> **Direction A**: Pull out the entire passage on medieval noblewomen and the piety of knights, word for word.
> **Direction B**: From the entries, copy the part that opens with the line containing "phylum: Arthropoda" and closes with the line containing "scientific name: Eublemma nigrivitta", reproducing those lines unchanged.

> **Selected excerpt**:
----------------

Madame Olive de Belleville was as frequent a type as the Lady des Belles-Cousines and her kind. More frequent than either, and between the two extremes of saint and sinner, is the wise and prudent Lady of La Tour, the careful mother of growing daughters, “très gentille et preude femme,” who, beautiful still, and often subject to temptation, is skilful as Portia or Beatrice in the witty answer, the brilliant, inviolable smile, which serves to turn aside the insinuation of evil. Nor let us forget that noble wife of a nobler husband, Madame Antoinette de Turenne, “who scarce lived in her husband’s absence, with so great love did they love each other,” who had refused the hand of a Royal prince in order to marry Sir John Bouciquaut. There were then, as now, in every class, countless women of purest honour, of staunchest virtue, wise in counsel, true of heart. And, in the highest rank, if the absence of daily cares produced many frail and thoughtless beauties, the same cause added to the souls of its saints a singular aloofness, a dazzling lustre of unworldliness, and a penetrating grace of meditation. The long empty hours of the mediæval donjon, if they fostered the loves of a Tristan and an Yseult, also brought forth many a radiant spiritual flower.
XIII
In the castles of the fourteenth century, the men no less than the women were religious. The middle class, and especially the respectable bourgeois man of letters, affected a certain freedom of thought: he was already the father of Voltaire and the grandfather of the speech-making Jacobins of the French Revolution. But all that was changed among the nobility. There it was essential (even as it is among the nobles of France to-day), however light of life, to be grave of thought. The education of every knight made him instinctively religious. Even the scapegrace Louis of Orleans would pass weeks together in the Convent of the Celestines, praying, fasting with the monks before the altar. And a perfect knight was habitually not only pious, but austere.

----------------

> **Task inputs**:
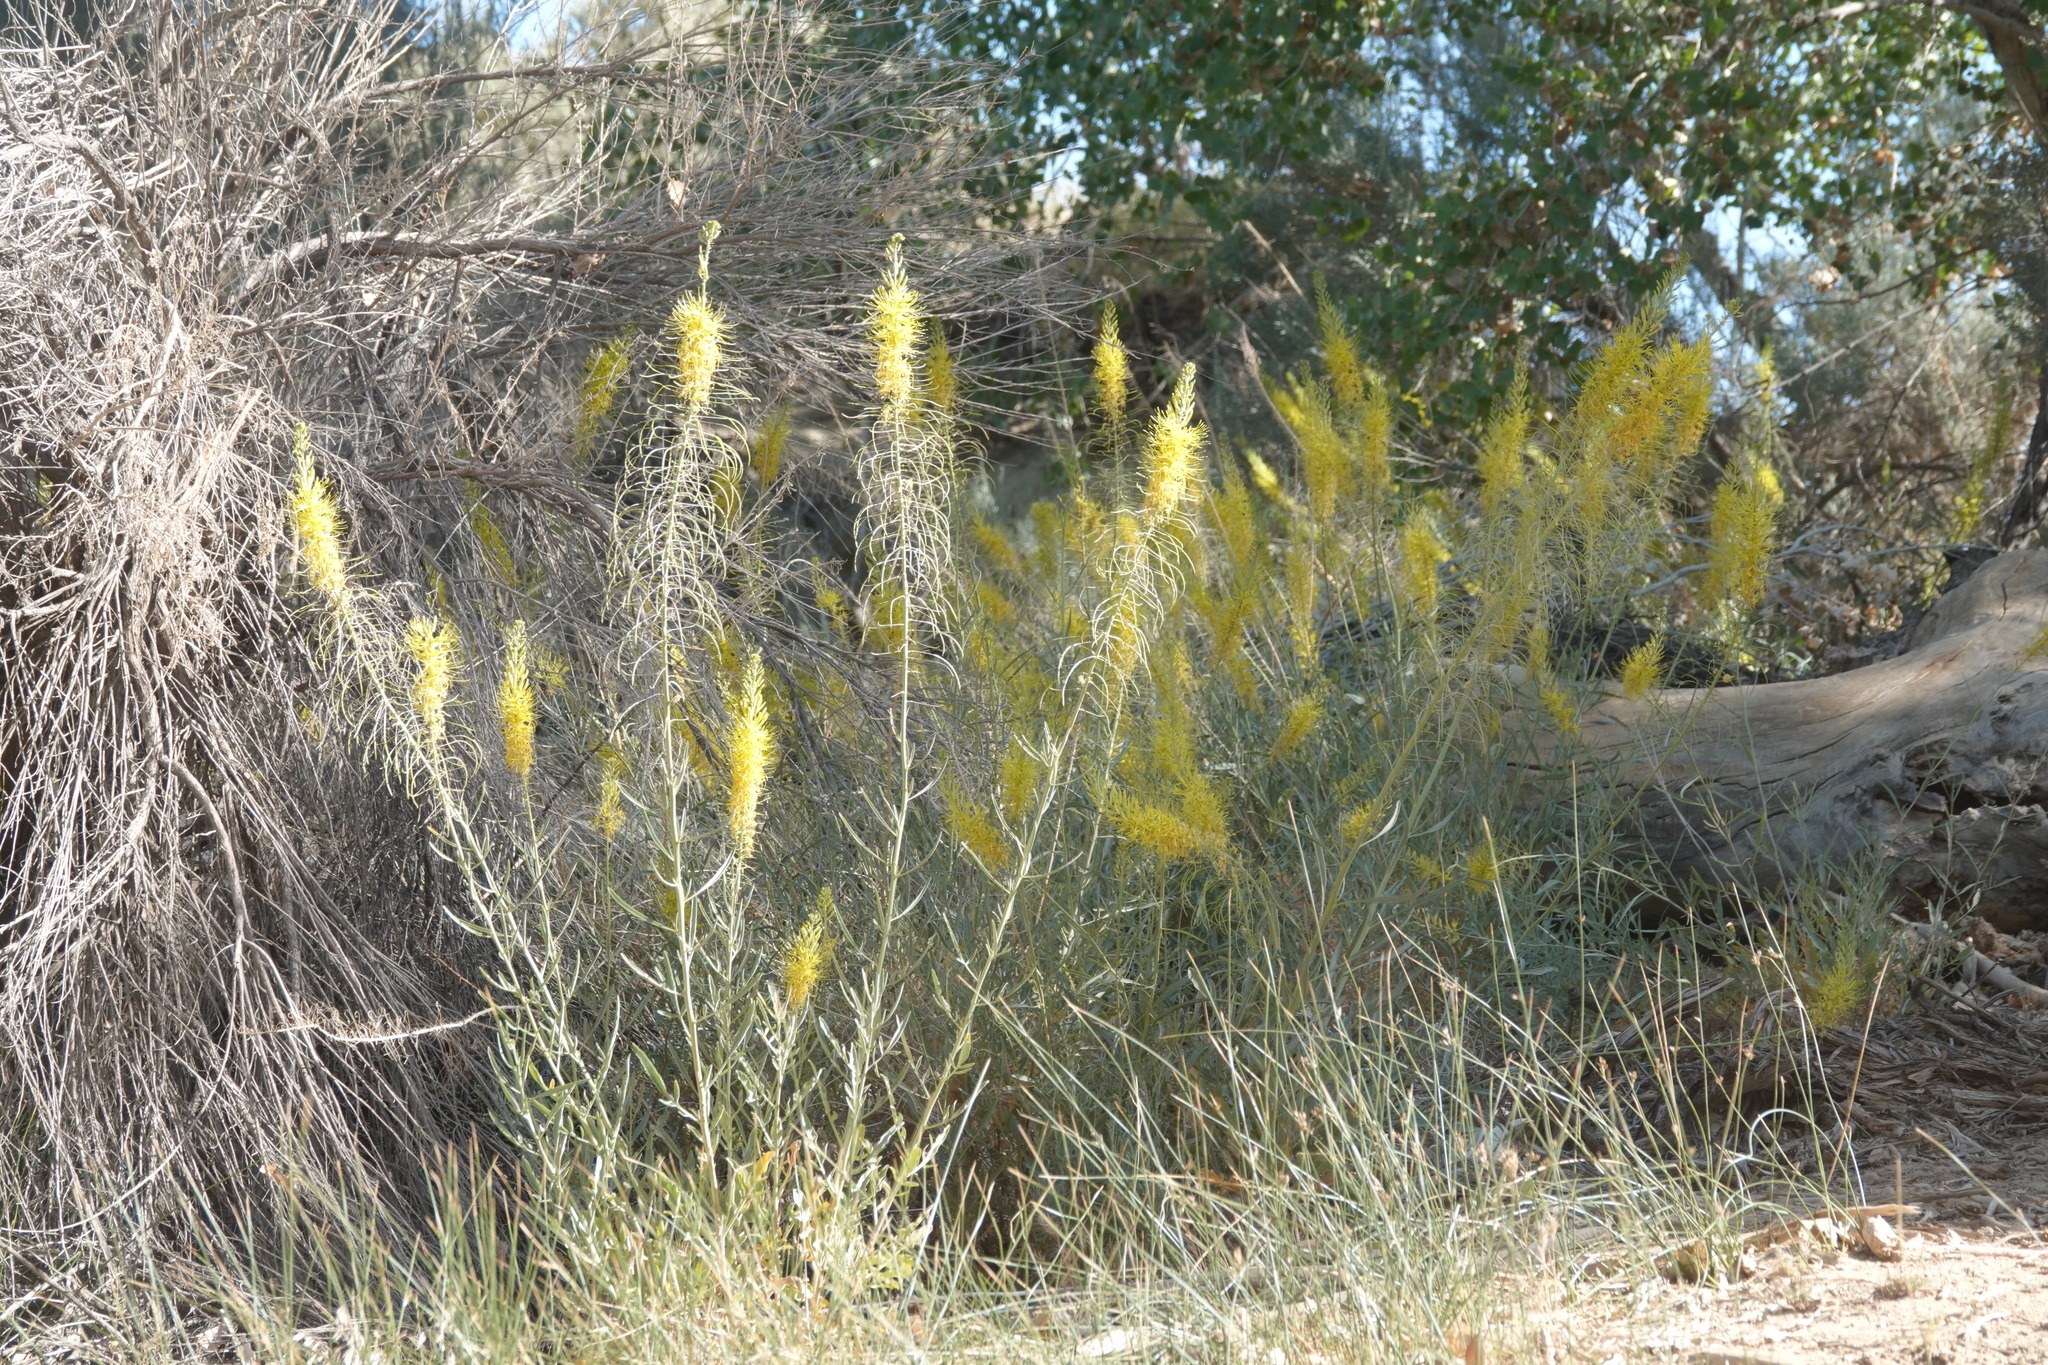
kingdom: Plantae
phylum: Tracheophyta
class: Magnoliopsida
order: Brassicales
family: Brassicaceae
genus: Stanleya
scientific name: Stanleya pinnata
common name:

----------------

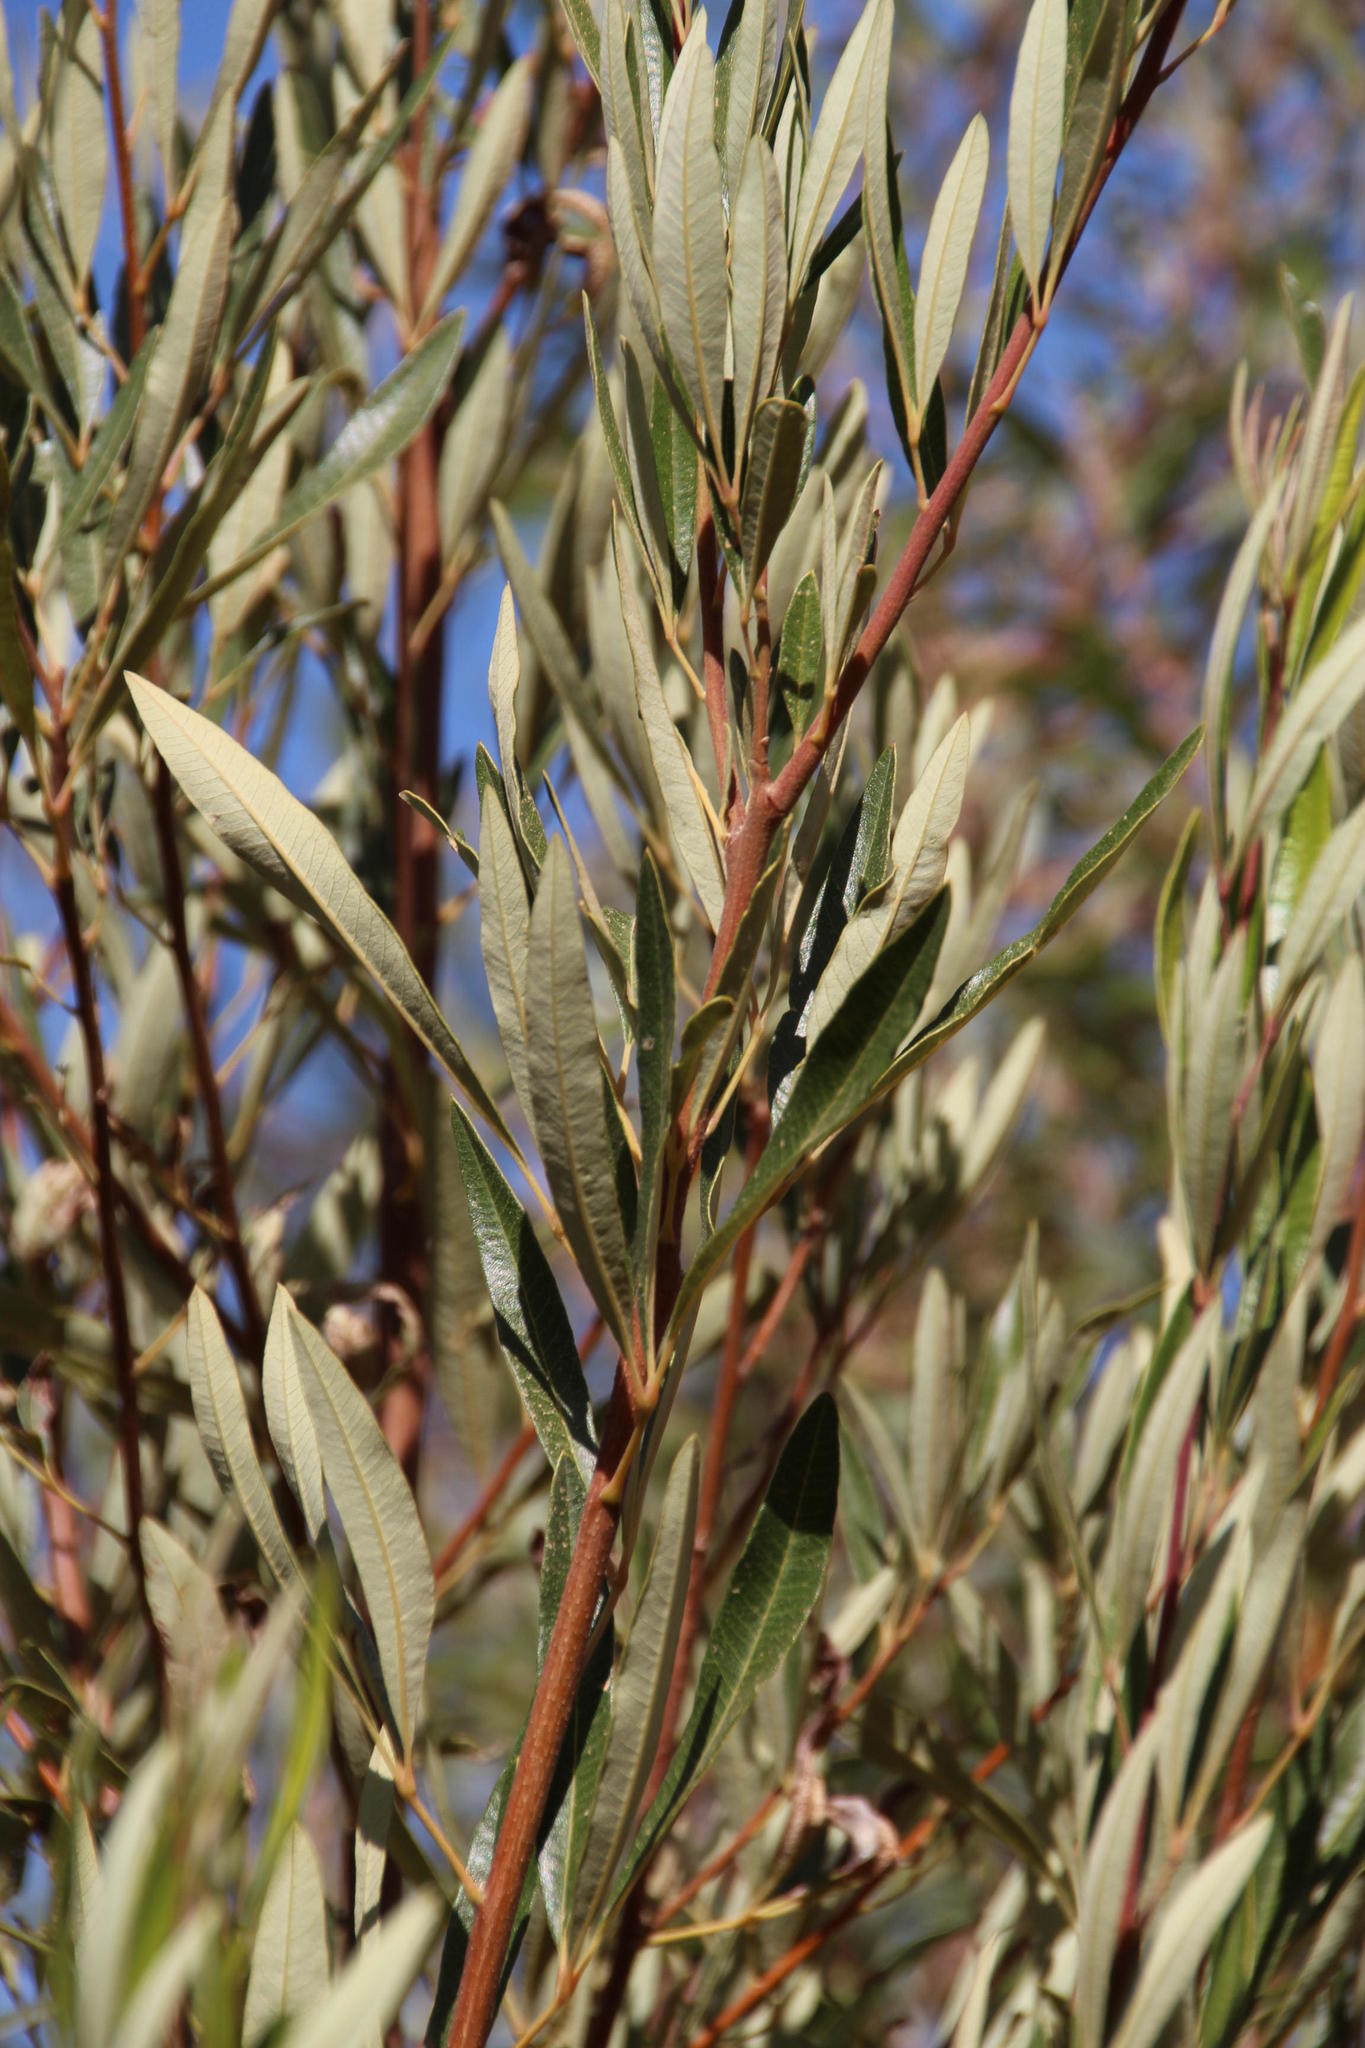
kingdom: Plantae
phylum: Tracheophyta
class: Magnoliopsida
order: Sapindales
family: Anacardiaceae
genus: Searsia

----------------

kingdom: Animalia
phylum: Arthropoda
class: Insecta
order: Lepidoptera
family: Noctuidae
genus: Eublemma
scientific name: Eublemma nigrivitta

----------------

> **Problem solution A**:
Madame Olive de Belleville was as frequent a type as the Lady des Belles-Cousines and her kind. More frequent than either, and between the two extremes of saint and sinner, is the wise and prudent Lady of La Tour, the careful mother of growing daughters, “très gentille et preude femme,” who, beautiful still, and often subject to temptation, is skilful as Portia or Beatrice in the witty answer, the brilliant, inviolable smile, which serves to turn aside the insinuation of evil. Nor let us forget that noble wife of a nobler husband, Madame Antoinette de Turenne, “who scarce lived in her husband’s absence, with so great love did they love each other,” who had refused the hand of a Royal prince in order to marry Sir John Bouciquaut. There were then, as now, in every class, countless women of purest honour, of staunchest virtue, wise in counsel, true of heart. And, in the highest rank, if the absence of daily cares produced many frail and thoughtless beauties, the same cause added to the souls of its saints a singular aloofness, a dazzling lustre of unworldliness, and a penetrating grace of meditation. The long empty hours of the mediæval donjon, if they fostered the loves of a Tristan and an Yseult, also brought forth many a radiant spiritual flower.
XIII
In the castles of the fourteenth century, the men no less than the women were religious. The middle class, and especially the respectable bourgeois man of letters, affected a certain freedom of thought: he was already the father of Voltaire and the grandfather of the speech-making Jacobins of the French Revolution. But all that was changed among the nobility. There it was essential (even as it is among the nobles of France to-day), however light of life, to be grave of thought. The education of every knight made him instinctively religious. Even the scapegrace Louis of Orleans would pass weeks together in the Convent of the Celestines, praying, fasting with the monks before the altar. And a perfect knight was habitually not only pious, but austere.

> **Problem solution B**:
phylum: Arthropoda
class: Insecta
order: Lepidoptera
family: Noctuidae
genus: Eublemma
scientific name: Eublemma nigrivitta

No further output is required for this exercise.